The first philanthropic investment Bill and Claudia made to CU was for graduate student support related to a project Bill saw during a tour of the CU Boulder computer science department. The proposal itself had a rather inelegant name, including words like “intelligence augmentation.” It was an attempt to look at “innovative socio-technical environments to empower people with new cognitive artifacts.” Years later, we would reflect that we had put the cart before the horse because we were describing a new way of thinking about cognitive disabilities without really understanding the culture of families and individuals living with disability. But Bill always knew that integrating the perspectives of many siloed groups would be critical to the success of his vision.

From the very beginning, the Coleman Institute’s success was built on Bill’s direct involvement in challenging the faculty, the administration, and the partners across the U.S. and beyond to understand the purpose and the power of his vision. Bill, Claudia, and CU began a remarkable academic and philanthropic journey together, creating an extraordinary partnership involving all four campuses of the CU system. Bill and Claudia made a commitment that, in 2000, was the largest gift ever to a public university. The 12 months from meeting Bill to a meeting of the minds was an unforgettable explosion of ideation, negotiation, bonding, excitement, and shared passion. This was a seismic shift that would test creativity and stamina. Bill led the way.

Michael Lightner, associate dean for academic affairs in CEAS at the time, and I would move from the college to become the founding leadership team at the Coleman Institute. Eight months later, David Braddock, an expert in cognitive disabilities, would become the executive director. As my role in the institute expanded, Bill’s influence on me grew as well. His questions were insightful, his perspective enlightening. There was something about his manner that could gently raise expectations and, therefore, performance. His energy and his pace motivated excellence. His leadership was palpable.

My relationship with Bill and Claudia was, and is, unique. We shared a bond built on deeply personal conversations that involve gift and estate planning and profound discussions about turning success into significance. The 15 years I spent as part of the Coleman Institute family gave my life new purpose. Becoming the institute’s Associate Director was one of the proudest moments of my life. When I retired after 15 years, our personal relationship continued. It was built on so much more than my job.
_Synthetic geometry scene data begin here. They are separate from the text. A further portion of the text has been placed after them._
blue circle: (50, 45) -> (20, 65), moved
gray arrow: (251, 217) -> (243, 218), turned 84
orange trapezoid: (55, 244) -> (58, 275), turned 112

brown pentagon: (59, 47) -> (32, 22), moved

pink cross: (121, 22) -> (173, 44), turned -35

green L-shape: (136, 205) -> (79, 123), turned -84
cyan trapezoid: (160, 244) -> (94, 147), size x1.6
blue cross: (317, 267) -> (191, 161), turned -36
From the early visit to Washington, D.C., to put the Coleman Institute on the national radar, to the annual conferences where Bill would give us all a glimpse of the future of technology with introductions to “the cloud” and “the internet of things,” he educated, inspired, and challenged me to think differently and to stretch my perceived limits. Yes, Bill changed my life. He was a force of nature, a renaissance man, a thought leader, a mentor, and a friend. He loved life and lived it with gusto. An optimist, he always exuded confidence and met challenges with determination. He had that rare quality of true generosity not only of his time, talent, and treasure but also of spirit.
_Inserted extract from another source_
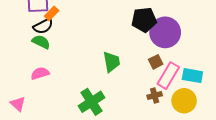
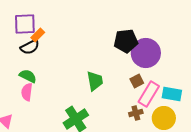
green semicircle: (41, 42) -> (28, 76), moved
pink semicircle: (40, 73) -> (27, 92), turned -66

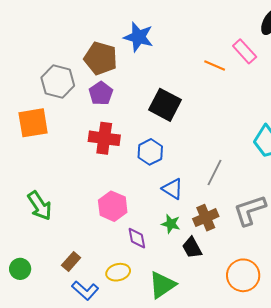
I speak for all those who were privileged to be able to work with Bill, to know Bill, and especially those whose lives were changed by Bill, a man of integrity and heart.

Bill, you’ve made a difference. You’ve left a legacy that can’t be measured. You will live on in the impact you’ve had and will have for people with cognitive disabilities and, in truth, for all of us.

As you so eloquently said: “I passionately believe that we as a society have the intelligence and the responsibility to develop technologies that will expand the ability of those with cognitive disabilities to learn, to understand, and to communicate.”

Claudia added: “I speak for both of us when I say that we want to leave a legacy of hope. That is our passion. For us, that is the true meaning of philanthropy.”